Specifically, the time-honored practice of attacking beneficiaries of government programs as undeserving malingerers doesn’t play the way it used to. When Ronald Reagan spoke about welfare queens driving Cadillacs, it resonated with many voters. When Mitt Romney was caught on tape sneering at the 47 percent, not so much.

There is, however, an alternative. From the enthusiastic reception American conservatives gave Friedrich Hayek’s “Road to Serfdom,” to Reagan, to the governors now standing in the way of Medicaid expansion, the U.S. right has sought to portray its position not as a matter of comforting the comfortable while afflicting the afflicted, but as a courageous defense of freedom.

Conservatives love, for example, to quote from a stirring speech Reagan gave in 1961, in which he warned of a grim future unless patriots took a stand. (Liz Cheney used it in a Wall Street Journal op-ed article just a few days ago.) “If you and I don’t do this,” Reagan declared, “then you and I may well spend our sunset years telling our children and our children’s children what it once was like in America when men were free.” What you might not guess from the lofty language is that “this” — the heroic act Reagan was calling on his listeners to perform — was a concerted effort to block the enactment of Medicare.

These days, conservatives make very similar arguments against Obamacare. For example, Senator Ron Johnson of Wisconsin has called it the “greatest assault on freedom in our lifetime.” And this kind of rhetoric matters, because when it comes to the main obstacle now remaining to more or less universal health coverage — the reluctance of Republican governors to allow the Medicaid expansion that is a key part of reform — it’s pretty much all the right has.

As I’ve already suggested, the old trick of blaming the needy for their need doesn’t seem to play the way it used to, and especially not on health care: perhaps because the experience of losing insurance is so common, Medicaid enjoys remarkably strong public support. And now that health reform is the law of the land, the economic and fiscal case for individual states to accept Medicaid expansion is overwhelming. That’s why business interests strongly support expansion just about everywhere — even in Texas. But such practical concerns can be set aside if you can successfully argue that insurance is slavery.

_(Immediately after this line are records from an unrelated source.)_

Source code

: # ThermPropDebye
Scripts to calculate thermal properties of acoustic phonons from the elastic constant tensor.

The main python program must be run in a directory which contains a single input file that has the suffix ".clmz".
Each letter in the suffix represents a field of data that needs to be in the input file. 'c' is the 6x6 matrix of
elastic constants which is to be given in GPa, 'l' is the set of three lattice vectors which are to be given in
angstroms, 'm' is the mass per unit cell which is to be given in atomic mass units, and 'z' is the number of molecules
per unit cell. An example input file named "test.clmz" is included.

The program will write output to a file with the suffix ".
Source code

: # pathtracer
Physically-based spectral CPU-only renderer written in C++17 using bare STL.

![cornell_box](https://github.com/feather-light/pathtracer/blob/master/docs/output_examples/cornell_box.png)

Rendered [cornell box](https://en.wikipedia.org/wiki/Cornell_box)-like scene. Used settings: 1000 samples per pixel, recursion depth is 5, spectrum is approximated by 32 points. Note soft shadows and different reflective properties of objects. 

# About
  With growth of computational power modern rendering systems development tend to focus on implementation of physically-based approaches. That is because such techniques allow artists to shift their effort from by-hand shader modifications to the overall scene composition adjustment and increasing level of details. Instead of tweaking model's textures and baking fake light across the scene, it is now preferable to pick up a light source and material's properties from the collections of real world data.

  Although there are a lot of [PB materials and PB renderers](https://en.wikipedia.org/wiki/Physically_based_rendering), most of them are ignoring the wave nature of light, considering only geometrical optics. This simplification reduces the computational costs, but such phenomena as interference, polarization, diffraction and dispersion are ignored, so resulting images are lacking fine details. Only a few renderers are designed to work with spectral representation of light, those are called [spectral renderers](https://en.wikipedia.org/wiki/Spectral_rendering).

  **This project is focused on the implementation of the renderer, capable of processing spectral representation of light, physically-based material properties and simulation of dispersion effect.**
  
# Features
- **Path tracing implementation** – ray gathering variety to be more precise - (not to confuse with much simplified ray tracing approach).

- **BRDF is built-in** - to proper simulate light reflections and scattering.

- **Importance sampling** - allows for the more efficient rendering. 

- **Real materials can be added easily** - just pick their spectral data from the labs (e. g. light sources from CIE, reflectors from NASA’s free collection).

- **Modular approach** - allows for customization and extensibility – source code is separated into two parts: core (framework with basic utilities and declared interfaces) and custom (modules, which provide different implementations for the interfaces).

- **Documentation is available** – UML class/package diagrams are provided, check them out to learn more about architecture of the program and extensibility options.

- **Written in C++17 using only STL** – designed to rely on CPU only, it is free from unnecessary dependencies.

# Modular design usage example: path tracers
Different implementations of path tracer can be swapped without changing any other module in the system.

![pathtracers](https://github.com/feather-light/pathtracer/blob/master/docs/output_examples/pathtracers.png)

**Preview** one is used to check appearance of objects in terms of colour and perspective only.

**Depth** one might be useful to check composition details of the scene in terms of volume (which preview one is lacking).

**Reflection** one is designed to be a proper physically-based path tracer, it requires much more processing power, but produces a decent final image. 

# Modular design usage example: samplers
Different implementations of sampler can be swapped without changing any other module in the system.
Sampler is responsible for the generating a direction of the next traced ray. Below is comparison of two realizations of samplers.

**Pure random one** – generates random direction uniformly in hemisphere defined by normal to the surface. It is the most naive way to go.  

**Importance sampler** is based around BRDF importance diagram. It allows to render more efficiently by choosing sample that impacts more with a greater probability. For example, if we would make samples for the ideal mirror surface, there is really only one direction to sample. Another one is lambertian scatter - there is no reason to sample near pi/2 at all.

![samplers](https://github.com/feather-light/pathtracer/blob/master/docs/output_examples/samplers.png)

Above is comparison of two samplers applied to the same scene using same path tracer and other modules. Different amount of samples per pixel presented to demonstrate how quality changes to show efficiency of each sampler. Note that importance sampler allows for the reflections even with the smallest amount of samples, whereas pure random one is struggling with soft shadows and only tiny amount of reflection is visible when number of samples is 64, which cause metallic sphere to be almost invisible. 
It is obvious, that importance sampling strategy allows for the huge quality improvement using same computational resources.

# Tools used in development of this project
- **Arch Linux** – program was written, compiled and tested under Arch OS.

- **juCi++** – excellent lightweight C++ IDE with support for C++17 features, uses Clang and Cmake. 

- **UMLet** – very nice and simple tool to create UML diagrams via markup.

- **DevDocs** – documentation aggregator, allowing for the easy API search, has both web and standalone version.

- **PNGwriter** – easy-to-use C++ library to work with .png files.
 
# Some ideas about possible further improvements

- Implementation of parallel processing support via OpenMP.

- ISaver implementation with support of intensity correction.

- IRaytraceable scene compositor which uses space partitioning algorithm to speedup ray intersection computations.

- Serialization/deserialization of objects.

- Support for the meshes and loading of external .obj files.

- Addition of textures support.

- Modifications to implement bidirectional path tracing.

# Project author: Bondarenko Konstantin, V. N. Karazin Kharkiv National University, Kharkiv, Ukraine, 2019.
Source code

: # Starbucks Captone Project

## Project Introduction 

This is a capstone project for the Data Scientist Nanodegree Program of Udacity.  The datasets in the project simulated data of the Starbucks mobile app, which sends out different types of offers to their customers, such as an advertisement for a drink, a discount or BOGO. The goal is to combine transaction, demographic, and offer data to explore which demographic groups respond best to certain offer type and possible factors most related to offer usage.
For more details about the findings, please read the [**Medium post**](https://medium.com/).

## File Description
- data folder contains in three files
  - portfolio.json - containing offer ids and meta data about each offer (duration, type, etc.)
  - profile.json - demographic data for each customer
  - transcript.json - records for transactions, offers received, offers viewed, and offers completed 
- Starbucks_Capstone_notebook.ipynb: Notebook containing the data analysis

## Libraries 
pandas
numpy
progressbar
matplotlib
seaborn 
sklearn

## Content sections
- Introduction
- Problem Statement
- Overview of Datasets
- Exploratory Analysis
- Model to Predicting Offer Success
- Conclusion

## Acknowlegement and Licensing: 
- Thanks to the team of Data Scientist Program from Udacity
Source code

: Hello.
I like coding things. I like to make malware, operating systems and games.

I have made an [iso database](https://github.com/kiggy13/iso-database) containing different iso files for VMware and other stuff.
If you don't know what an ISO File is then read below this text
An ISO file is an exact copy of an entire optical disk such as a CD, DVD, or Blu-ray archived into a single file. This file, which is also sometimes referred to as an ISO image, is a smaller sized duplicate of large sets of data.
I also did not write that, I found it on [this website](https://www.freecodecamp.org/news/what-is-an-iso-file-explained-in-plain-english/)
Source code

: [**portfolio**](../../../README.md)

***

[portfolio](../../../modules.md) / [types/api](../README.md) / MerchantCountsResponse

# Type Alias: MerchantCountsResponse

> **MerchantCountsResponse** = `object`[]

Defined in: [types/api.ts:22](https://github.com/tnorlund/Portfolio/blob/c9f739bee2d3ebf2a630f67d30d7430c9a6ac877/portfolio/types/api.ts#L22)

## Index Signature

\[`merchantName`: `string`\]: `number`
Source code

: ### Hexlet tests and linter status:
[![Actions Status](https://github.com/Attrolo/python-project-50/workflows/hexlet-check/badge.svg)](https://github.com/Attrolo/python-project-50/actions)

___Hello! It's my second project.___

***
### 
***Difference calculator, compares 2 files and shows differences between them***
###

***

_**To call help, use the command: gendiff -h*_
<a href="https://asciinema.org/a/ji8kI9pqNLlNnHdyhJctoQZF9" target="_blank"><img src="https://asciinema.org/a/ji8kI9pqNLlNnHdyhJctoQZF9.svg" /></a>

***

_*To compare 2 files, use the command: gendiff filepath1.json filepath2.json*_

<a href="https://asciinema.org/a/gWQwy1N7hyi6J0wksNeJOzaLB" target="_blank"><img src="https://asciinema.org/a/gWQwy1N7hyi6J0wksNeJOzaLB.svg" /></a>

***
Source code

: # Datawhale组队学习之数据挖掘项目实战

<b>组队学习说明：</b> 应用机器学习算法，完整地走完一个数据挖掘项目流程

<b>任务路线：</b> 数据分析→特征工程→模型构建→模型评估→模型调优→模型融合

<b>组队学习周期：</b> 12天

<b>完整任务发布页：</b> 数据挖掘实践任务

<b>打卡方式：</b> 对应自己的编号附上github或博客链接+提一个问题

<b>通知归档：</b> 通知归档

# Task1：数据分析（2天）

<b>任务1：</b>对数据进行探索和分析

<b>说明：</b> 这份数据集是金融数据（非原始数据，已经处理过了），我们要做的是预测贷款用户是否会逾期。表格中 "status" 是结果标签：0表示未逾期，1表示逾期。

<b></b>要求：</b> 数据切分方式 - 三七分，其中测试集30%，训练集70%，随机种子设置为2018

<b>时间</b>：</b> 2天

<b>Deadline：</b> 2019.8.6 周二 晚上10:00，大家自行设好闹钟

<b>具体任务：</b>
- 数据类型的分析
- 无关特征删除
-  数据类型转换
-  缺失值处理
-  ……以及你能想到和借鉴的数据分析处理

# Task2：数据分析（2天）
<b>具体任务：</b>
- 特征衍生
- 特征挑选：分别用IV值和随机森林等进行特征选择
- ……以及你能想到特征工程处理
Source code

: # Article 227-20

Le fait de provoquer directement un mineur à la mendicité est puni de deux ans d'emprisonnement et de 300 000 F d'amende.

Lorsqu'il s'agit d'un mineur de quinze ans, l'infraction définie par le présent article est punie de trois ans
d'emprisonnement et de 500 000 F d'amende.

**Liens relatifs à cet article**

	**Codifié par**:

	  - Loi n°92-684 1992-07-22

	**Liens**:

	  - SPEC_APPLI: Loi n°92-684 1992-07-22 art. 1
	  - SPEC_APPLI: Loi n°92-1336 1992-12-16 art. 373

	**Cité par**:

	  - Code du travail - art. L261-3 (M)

Of course, it isn’t. In fact, it’s hard to think of a proposition that has been more thoroughly refuted by history than the notion that social insurance undermines a free society. Almost 70 years have passed since Friedrich Hayek predicted (or at any rate was understood by his admirers to predict) that Britain’s welfare state would put the nation on the slippery slope to Stalinism; 46 years have passed since Medicare went into effect; as far as most of us can tell, freedom hasn’t died on either side of the Atlantic.

In fact, the real, lived experience of Obamacare is likely to be one of significantly increased individual freedom. For all our talk of being the land of liberty, those holding one of the dwindling number of jobs that carry decent health benefits often feel anything but free, knowing that if they leave or lose their job, for whatever reason, they may not be able to regain the coverage they need. Over time, as people come to realize that affordable coverage is now guaranteed, it will have a powerful liberating effect.

But what we still don’t know is how many Americans will be denied that kind of liberation — a denial all the crueler because it will be imposed in the name of freedom.